New EU laws force Facebook to put privacy into the hands of their users

Heather Parry

By Heather Parry

23 January 2018

Facebook CEO Sheryl Sandberg this week announced the social networking site will roll out a new set of tools aimed at allowing users to control their own privacy—in response to a new EU law that comes into force in May.

At a Facebook event in Brussels on Tuesday, Sandberg spoke about the company’s newest efforts to help users make informed choices as to the sharing of their own information:

We’re rolling out a new privacy centre globally that will put the core privacy settings for Facebook in one place and make it much easier for people to manage their data.

The move is in response to the EU General Data Protection Regulation (GDPR), a new law that aims to give internet users more control over which companies use their data, and how.

Sandberg went on to say:

Our apps have long been focused on giving people transparency and control and this gives us a very good foundation to meet all the requirements of the GDPR and to spur us on to continue investing in products and in educational tools to protect privacy.
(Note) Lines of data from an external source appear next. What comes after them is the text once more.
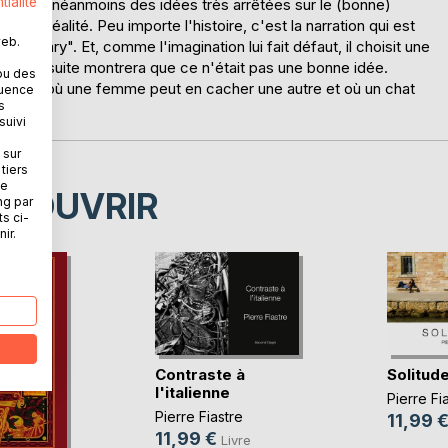
tialité
man. Il a néanmoins des idées très arrêtées sur le (bonne)
ée de la réalité. Peu importe l'histoire, c'est la narration qui est
web.
 Bovary". Et, comme l'imagination lui fait défaut, il choisit une
 La suite montrera que ce n'était pas une bonne idée.
ou des
fiction, où une femme peut en cacher une autre et où un chat
quence
s
suivi
 sur
tiers
ne
ÉCOUVRIR
ng par
ts ci-
ir.
Contraste à
Solitud
l'italienne
Pierre Fi
Pierre Fiastre
11,99 
11,99 €
Livre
Sandberg also admitted that Facebook had not done enough to stop the abuse of its platform, with regards to hate speech and attacks on the democratic process. While the company has already stated its intention to double the number of people working on safety and security by the end of the year, bringing that particular team up to 20,000 staff members, Sandberg reiterated that promise.

Of course, there is a financial inventive for Facebook to make moves in this direction. Failure to comply with the GDPR brings a fine of 4 percent of a company’s annual global turnover, or 20 million Euros ($24.50 million), whichever is greater.

The EU has also threatened to legislate if companies do not tackle abuses of their platforms, meaning that today’s announcements make good business sense as well as good PR.

EU data protection authorities have already investigated Facebook several times for their use of user data and personal information, so it’s no surprise that the company is keen to avoid this.

Of course, any move that puts more privacy control into the hands of users is a good thing, and as much, privacy advocates will welcome today’s announcement.